Diet-induced obesity mouse model and experimental design

Mice were fed a control diet (10% kcal as fat; D12450B, Research Diets Inc., New Brunswick, US) or high-fat diet (HFD, 60% kcal as fat; D12492, Research Diets Inc., New Brunswick, US) since weaning (3 weeks of age) to the age of 18 weeks to promote obesity and hyperglycemia. The composition of two diets are shown in S1 Table. At this time, they were randomly assigned into 4 groups with 4 mice each to receive vehicle (0.25% [v/v] Tween-20 diluted in saline, Sigma-Aldrich, St. Louis, US), RSG (Cayman Chemical, Ann Arbor, US; 4 mg/kg/d) or GQ-16 (40 mg/kg/d) by gavage daily for two weeks. We decided to treat mice with 40 mg/kg/d of GQ-16 because previous experiments in our laboratory using 5, 10, 20 and 40 mg/kg/d of GQ-16 demonstrated reduction of fasting blood glucose levels and HFD-induced weight gain in a dose-dependent manner (data not shown for treatment with 5, 10 and 20 mg/kg/d of GQ-16). GQ-16 [(5Z)-5-(5-bromo-2-methoxy-benzylidene)-3-(4-methyl-benzyl)-thiazolidine-2,4-dione; CAS 870554-67-9] was synthesized in a manner similar to that previously described [17]. At the end of treatment, all mice were euthanized by decapitation between 9 to 10 am.

Body weight and food and water intake were measured weekly from 3 to 16 weeks of age, and daily during drug treatment (16 to 18 weeks of age). During the latter period, weight gain and energy intake were calculated. Energy intake was calculated by measuring food consumption, and data were presented as the food weight multiplied by its energy content and number of days. Metabolic efficiency was calculated as the body weight gain divided by the energy intake over the period of time of drug treatment (14 days).

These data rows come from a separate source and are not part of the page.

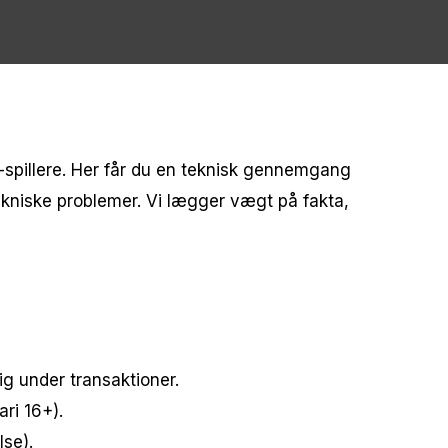
-spillere. Her får du en teknisk gennemgang
ekniske problemer. Vi lægger vægt på fakta,
g under transaktioner.
ri 16+).
lse).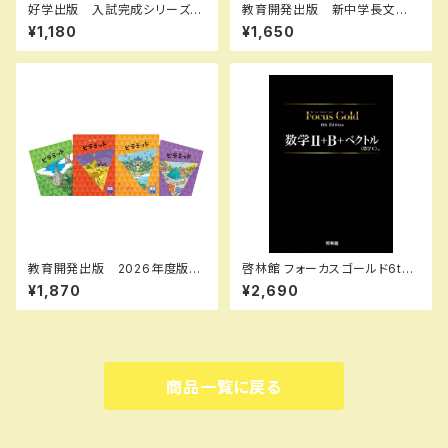
好学出版 入試完成シリーズ
教育開発出版 新中学長文問
英語 長文問題の完成 2026
題集 2026年度版 新品
¥1,180
¥1,650
年度版 新品完全セット ISB
N：B0D3B8X1KS ISBN-10：
B0D3B8X1KS SKU：00390
8972
教育開発出版 2026年度版
啓林館 フォーカスゴールド6th
ピラミッド 国語 小1～6 各
Edition 数学Ⅱ+B+C（ベクト
¥1,870
¥2,690
学年（選択ください） 問題集本
ル） 新品 問題集本体と別冊
体と別冊解答つき 新品完全セ
解答つき ISBN：978440226
ット ISBN なし
2914
商品一覧に戻る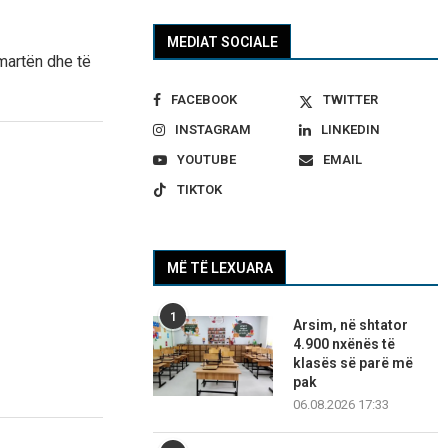
MEDIAT SOCIALE
martën dhe të
FACEBOOK
TWITTER
INSTAGRAM
LINKEDIN
YOUTUBE
EMAIL
TIKTOK
MË TË LEXUARA
1
Arsim, në shtator
4.900 nxënës të
klasës së parë më
pak
06.08.2026 17:33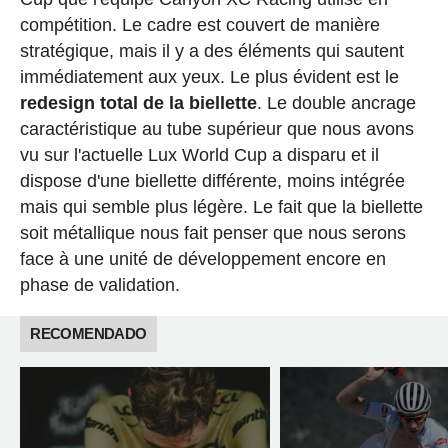
compétition. Le cadre est couvert de manière
stratégique, mais il y a des éléments qui sautent
immédiatement aux yeux. Le plus évident est le
redesign total de la biellette
. Le double ancrage
caractéristique au tube supérieur que nous avons
vu sur l'actuelle Lux World Cup a disparu et il
dispose d'une biellette différente, moins intégrée
mais qui semble plus légère. Le fait que la biellette
soit métallique nous fait penser que nous serons
face à une unité de développement encore en
phase de validation.
RECOMENDADO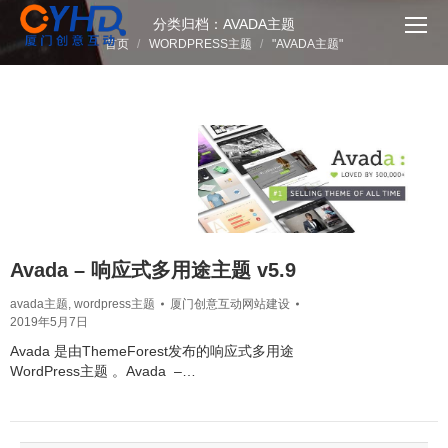
分类归档：
AVADA主题
您在这里：
首页
WORDPRESS主题
"AVADA主题"
Avada – 响应式多用途主题 v5.9
avada主题
,
wordpress主题
厦门创意互动网站建设
2019年5月7日
Avada 是由ThemeForest发布的响应式多用途
WordPress主题 。Avada –…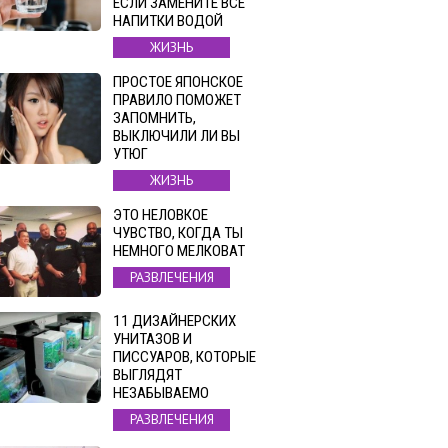
ЕСЛИ ЗАМЕНИТЕ ВСЕ
НАПИТКИ ВОДОЙ
ЖИЗНЬ
ПРОСТОЕ ЯПОНСКОЕ
ПРАВИЛО ПОМОЖЕТ
ЗАПОМНИТЬ,
ВЫКЛЮЧИЛИ ЛИ ВЫ
УТЮГ
ЖИЗНЬ
ЭТО НЕЛОВКОЕ
ЧУВСТВО, КОГДА ТЫ
НЕМНОГО МЕЛКОВАТ
РАЗВЛЕЧЕНИЯ
11 ДИЗАЙНЕРСКИХ
УНИТАЗОВ И
ПИССУАРОВ, КОТОРЫЕ
ВЫГЛЯДЯТ
НЕЗАБЫВАЕМО
РАЗВЛЕЧЕНИЯ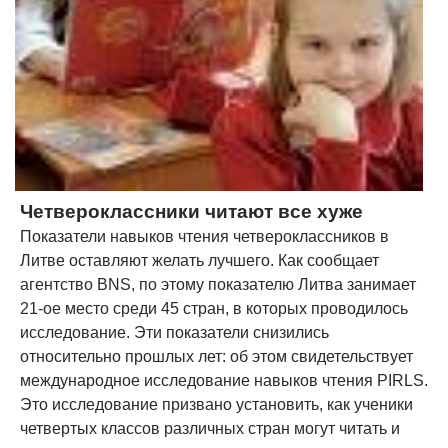
Четвероклассники читают все хуже
Показатели навыков чтения четвероклассников в
Литве оставляют желать лучшего. Как сообщает
агентство BNS, по этому показателю Литва занимает
21-ое место среди 45 стран, в которых проводилось
исследование. Эти показатели снизились
относительно прошлых лет: об этом свидетельствует
международное исследование навыков чтения PIRLS.
Это исследование призвано установить, как ученики
четвертых классов различных стран могут читать и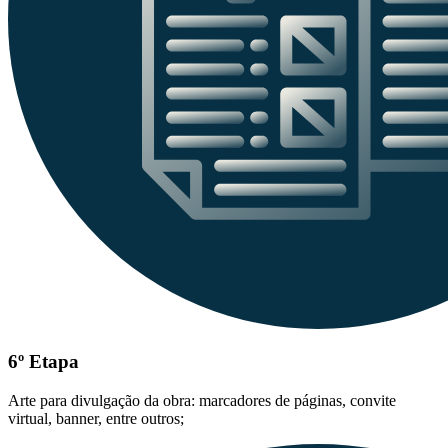
6º Etapa
Arte para divulgação da obra: marcadores de páginas, convite
virtual, banner, entre outros;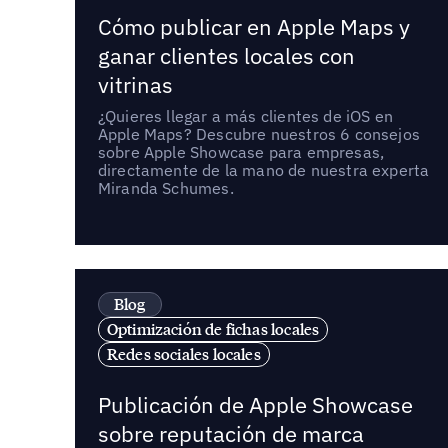
Cómo publicar en Apple Maps y
ganar clientes locales con
vitrinas
¿Quieres llegar a más clientes de iOS en
Apple Maps? Descubre nuestros 6 consejos
sobre Apple Showcase para empresas,
directamente de la mano de nuestra experta
Miranda Schumes.
Blog
Optimización de fichas locales
Redes sociales locales
Publicación de Apple Showcase
sobre reputación de marca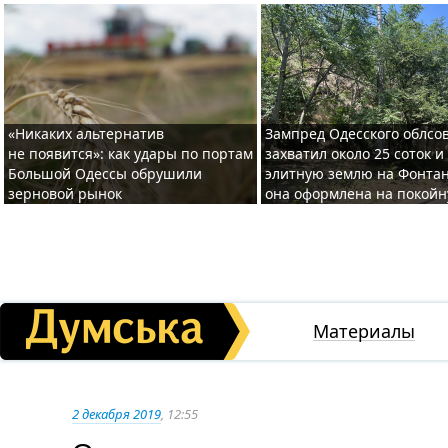
«Никаких альтернатив
Зампред Одесского облсо
не появится»: как удары по портам
захватил около 25 соток и
Большой Одессы обрушили
элитную землю на Фонтан
зерновой рынок
она оформлена на покой
Материалы
2 декабря 2019
, 12:55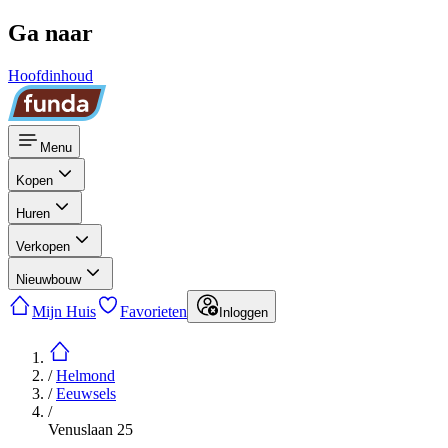
Ga naar
Hoofdinhoud
Menu
Kopen
Huren
Verkopen
Nieuwbouw
Mijn Huis
Favorieten
Inloggen
/
Helmond
/
Eeuwsels
/
Venuslaan 25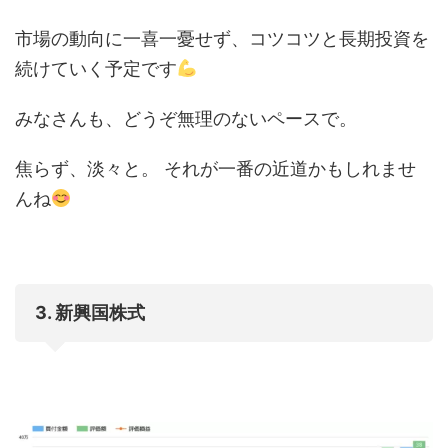
市場の動向に一喜一憂せず、コツコツと長期投資を
続けていく予定です
みなさんも、どうぞ無理のないペースで。
焦らず、淡々と。 それが一番の近道かもしれませ
んね
3. 新興国株式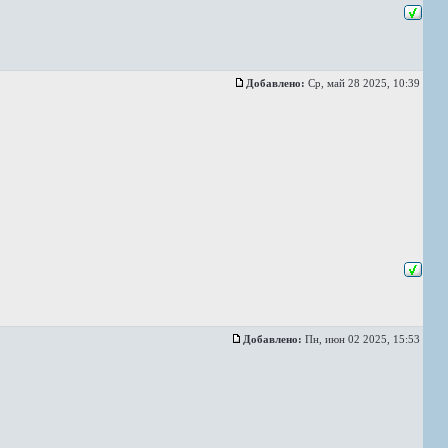
Добавлено:
Ср, май 28 2025, 10:39
Добавлено:
Пн, июн 02 2025, 15:53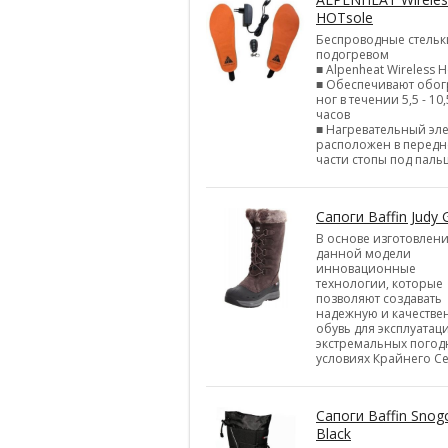
HOTsole
Беспроводные стельк
подогревом
■ Alpenheat Wireless H
■ Обеспечивают обог
ног в течении 5,5 - 10,
часов
■ Нагревательный эл
расположен в перед
части стопы под паль
Сапоги Baffin Judy 
В основе изготовлен
данной модели
инновационные
технологии, которые
позволяют создавать
надежную и качестве
обувь для эксплуатац
экстремальных погод
условиях Крайнего Се
Сапоги Baffin Snog
Black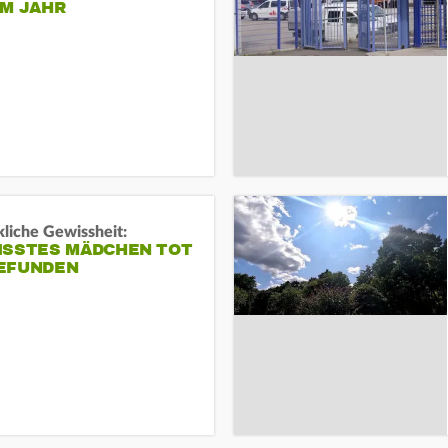
EM JAHR
liche Gewissheit:
ISSTES MÄDCHEN TOT
EFUNDEN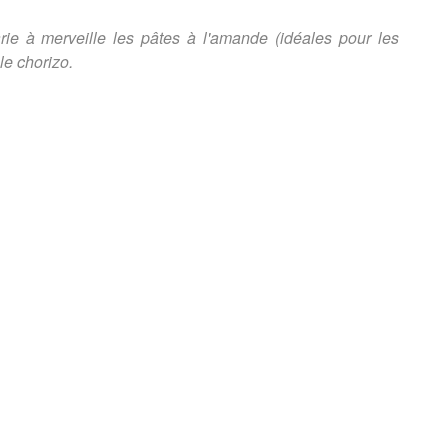
rie à merveille les pâtes à l'amande (idéales pour les
le chorizo.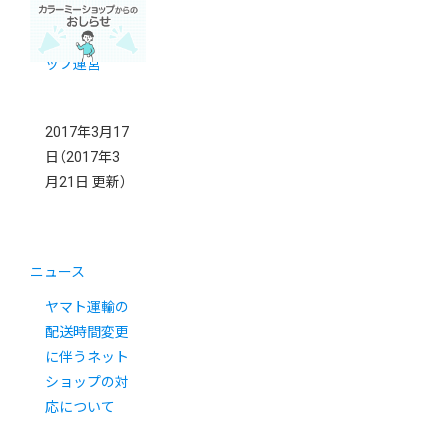
「BLOOM’S」
のネットショ
ップ運営
2017年3月17
日
（2017年3
月21日 更新）
ニュース
ヤマト運輸の
配送時間変更
に伴うネット
ショップの対
応について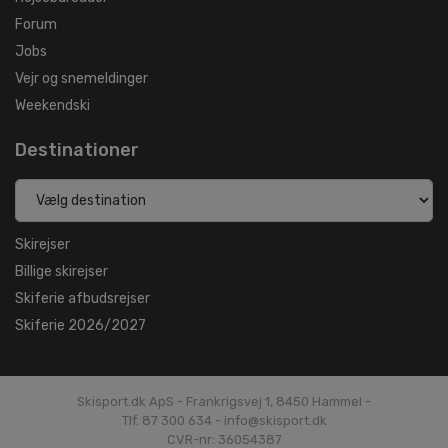
Forum
Jobs
Vejr og snemeldinger
Weekendski
Destinationer
Skirejser
Billige skirejser
Skiferie afbudsrejser
Skiferie 2026/2027
Skisport.dk ApS - Frankrigsvej 1, 8450 Hammel -
Tlf. 87 300 634 - info@skisport.dk
CVR-nr: 36054387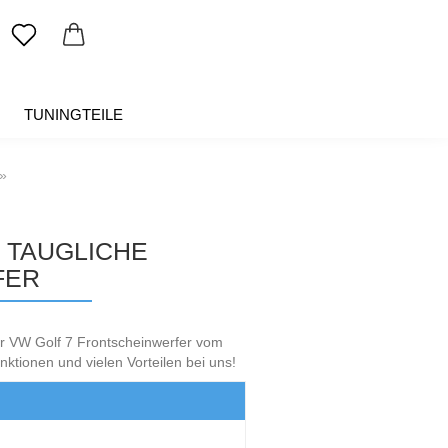
TUNINGTEILE
SALE %
ÜBER UNS
»
 TAUGLICHE
FER
ür VW Golf 7 Frontscheinwerfer vom
nktionen und vielen Vorteilen bei uns!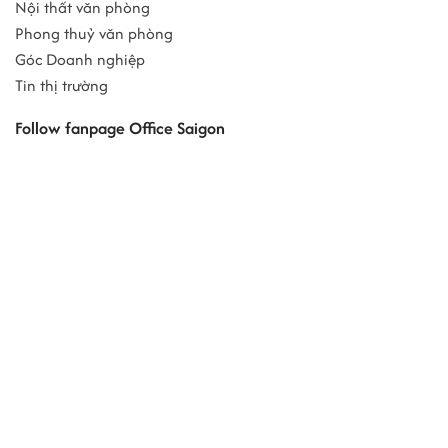
Nội thất văn phòng
Phong thuỷ văn phòng
Góc Doanh nghiệp
Tin thị trường
Follow fanpage Office Saigon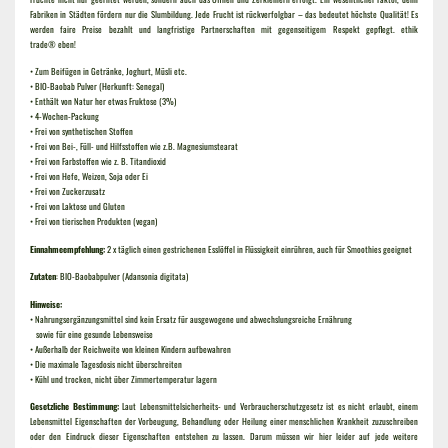
Fabriken in Städten fördern nur die Slumbildung. Jede Frucht ist rückverfolgbar – das bedeutet höchste Qualität! Es
werden faire Preise bezahlt und langfristige Partnerschaften mit gegenseitigem Respekt gepflegt.
ethik
trade®
eben!
• Zum Beifügen in Getränke, Joghurt, Müsli etc.
• BIO-Baobab Pulver (Herkunft: Senegal)
• Enthält von Natur her etwas Fruktose (3%)
• 4-Wochen-Packung
• Frei von synthetischen Stoffen
• Frei von Bei-, Füll- und Hilfsstoffen wie z.B. Magnesiumstearat
• Frei von Farbstoffen wie z. B. Titandioxid
• Frei von Hefe, Weizen, Soja oder Ei
• Frei von Zuckerzusatz
• Frei von Laktose und Gluten
• Frei von tierischen Produkten (vegan)
Einnahmeempfehlung:
2 x täglich einen gestrichenen Esslöffel in Flüssigkeit einrühren, auch für Smoothies geeignet
Zutaten
:
BIO-Baobabpulver (Adansonia digitata)
Hinweise:
• Nahrungsergänzungsmittel sind kein Ersatz für ausgewogene und abwechslungsreiche Ernährung
sowie für eine gesunde Lebensweise
• Außerhalb der Reichweite von kleinen Kindern aufbewahren
• Die maximale Tagesdosis nicht überschreiten
• Kühl und trocken, nicht über Zimmertemperatur lagern
Gesetzliche Bestimmung:
Laut Lebensmittelsicherheits- und Verbraucherschutzgesetz ist es nicht erlaubt, einem
Lebensmittel Eigenschaften der Vorbeugung, Behandlung oder Heilung einer menschlichen Krankheit zuzuschreiben
oder den Eindruck dieser Eigenschaften entstehen zu lassen. Darum müssen wir hier leider auf jede weitere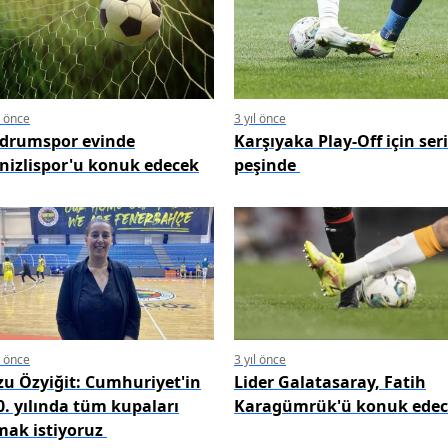
l önce
3 yıl önce
drumspor evinde
Karşıyaka Play-Off için seri
nizlispor'u konuk edecek
peşinde
l önce
3 yıl önce
zu Özyiğit: Cumhuriyet'in
Lider Galatasaray, Fatih
0. yılında tüm kupaları
Karagümrük'ü konuk ede
mak istiyoruz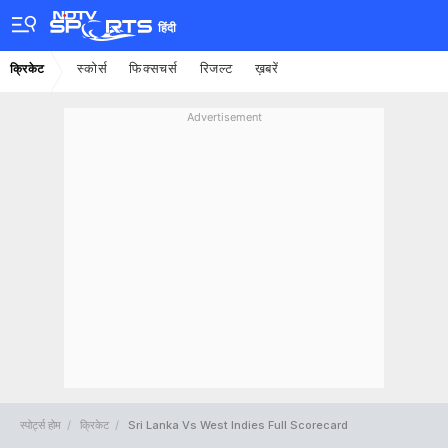
हिंदी
स्कोर्स
फिक्सचर्स
रिजल्ट
ख़बरें
क्रिकेट
Advertisement
स्पोर्ट्स होम
क्रिकेट
Sri Lanka Vs West Indies Full Scorecard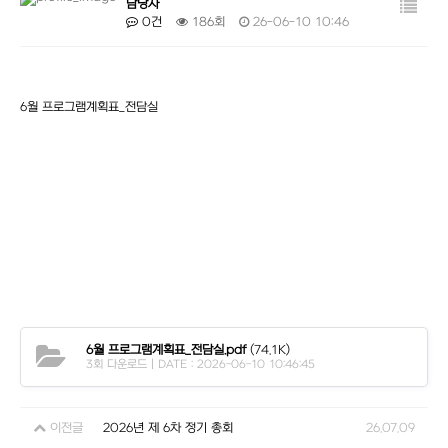
담당자
0건
186회
26-06-10 10:46
6월 프로그램계획표_전담실
6월 프로그램계획표_전담실.pdf
(74.1K)
3회 다운로드 | DATE : 2026-06-10 10:46:45
이전글
2026년 제 6차 정기 총회
26.07.09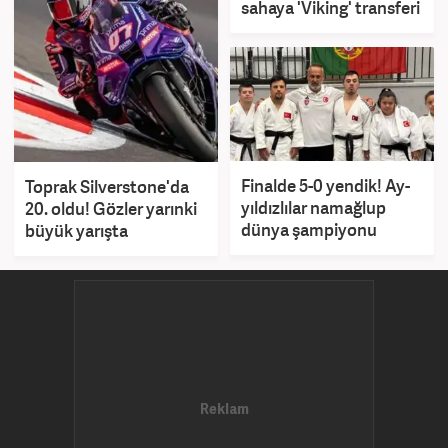
sahaya 'Viking' transferi
Finalde 5-0 yendik! Ay-
Toprak Silverstone'da
yıldızlılar namağlup
20. oldu! Gözler yarınki
dünya şampiyonu
büyük yarışta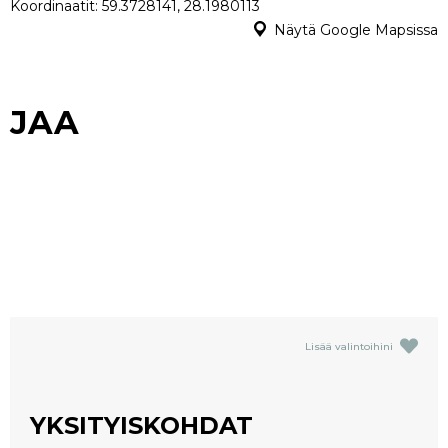
Koordinaatit: 59.3728141, 28.1980113
Näytä Google Mapsissa
JAA
Lisää valintoihini
YKSITYISKOHDAT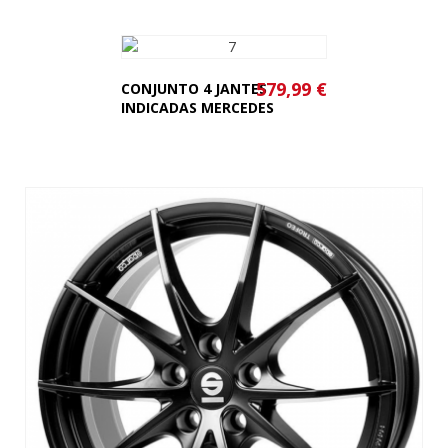
579,99 €
CONJUNTO 4 JANTES
INDICADAS MERCEDES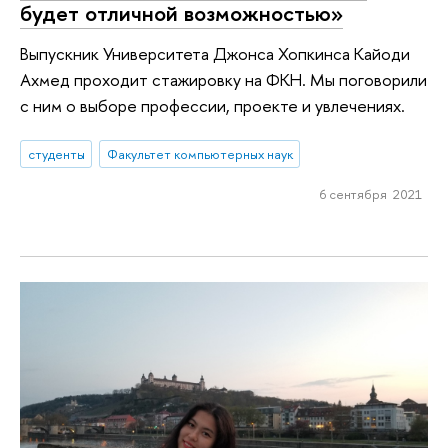
будет отличной возможностью»
Выпускник Университета Джонса Хопкинса Кайоди
Ахмед проходит стажировку на ФКН. Мы поговорили
с ним о выборе профессии, проекте и увлечениях.
студенты
Факультет компьютерных наук
6 сентября 2021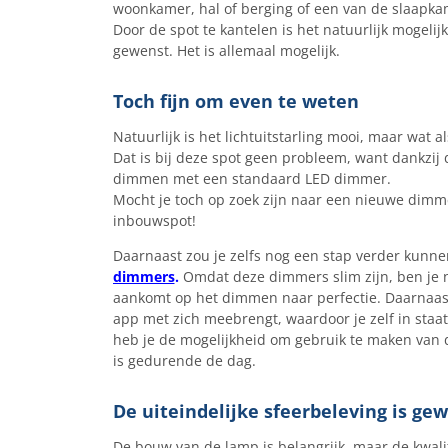
woonkamer, hal of berging of een van de slaapka
Door de spot te kantelen is het natuurlijk mogelij
gewenst. Het is allemaal mogelijk.
Toch fijn om even te weten
Natuurlijk is het lichtuitstarling mooi, maar wat al
Dat is bij deze spot geen probleem, want dankzij
dimmen met een standaard LED dimmer.
Mocht je toch op zoek zijn naar een nieuwe dimm
inbouwspot!
Daarnaast zou je zelfs nog een stap verder kunne
dimmers
.
Omdat deze dimmers slim zijn, ben je nie
aankomt op het dimmen naar perfectie. Daarnaast
app met zich meebrengt, waardoor je zelf in staa
heb je de mogelijkheid om gebruik te maken van de
is gedurende de dag.
De uiteindelijke sfeerbeleving is ge
De bouw van de lamp is belangrijk, maar de kwalite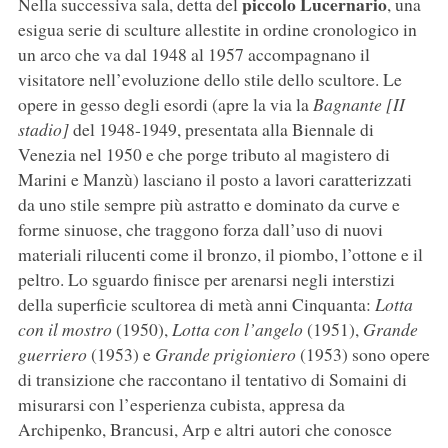
piccolo Lucernario
Nella successiva sala, detta del
, una
esigua serie di sculture allestite in ordine cronologico in
un arco che va dal 1948 al 1957 accompagnano il
visitatore nell’evoluzione dello stile dello scultore. Le
opere in gesso degli esordi (apre la via la
Bagnante [II
stadio]
del 1948-1949, presentata alla Biennale di
Venezia nel 1950 e che porge tributo al magistero di
Marini e Manzù) lasciano il posto a lavori caratterizzati
da uno stile sempre più astratto e dominato da curve e
forme sinuose, che traggono forza dall’uso di nuovi
materiali rilucenti come il bronzo, il piombo, l’ottone e il
peltro. Lo sguardo finisce per arenarsi negli interstizi
della superficie scultorea di metà anni Cinquanta:
Lotta
con il mostro
(1950),
Lotta con l’angelo
(1951),
Grande
guerriero
(1953) e
Grande prigioniero
(1953) sono opere
di transizione che raccontano il tentativo di Somaini di
misurarsi con l’esperienza cubista, appresa da
Archipenko, Brancusi, Arp e altri autori che conosce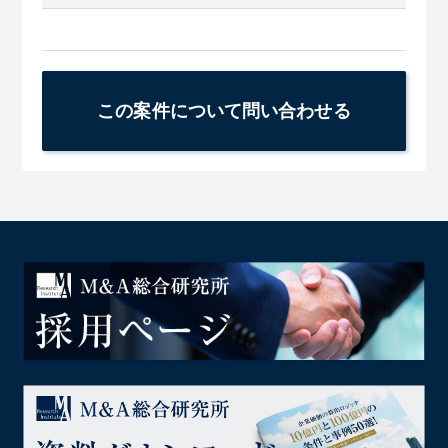
この案件について問い合わせる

At 16 and 18 weeks of age, mice were fasted overnight and blood samples from the dorsal tail vein were collected for blood glucose measurement by using the Accu-chek Performa blood glucose monitor (Roche, US). After animals were euthanized by decapitation, trunk blood was collected, centrifuged (4000 g for 15 minutes at 4°C) and serum was stored at -80°C for measurement aspartate aminotransferase (AST), alanine aminotransferase (ALT), high-density lipoprotein cholesterol (HDL-c) and triglyceride concentrations. Two different WAT depots (inguinal and epididymal), one BAT depot (interscapular BAT) and heart were dissected and weighted. Samples of each depot were processed for histological and immunohistochemistry analysis or snap-frozen on liquid nitrogen and stored at -80°C for mRNA expression analysis. Liver samples were also removed for histological analysis and determination of hepatic triglyceride content.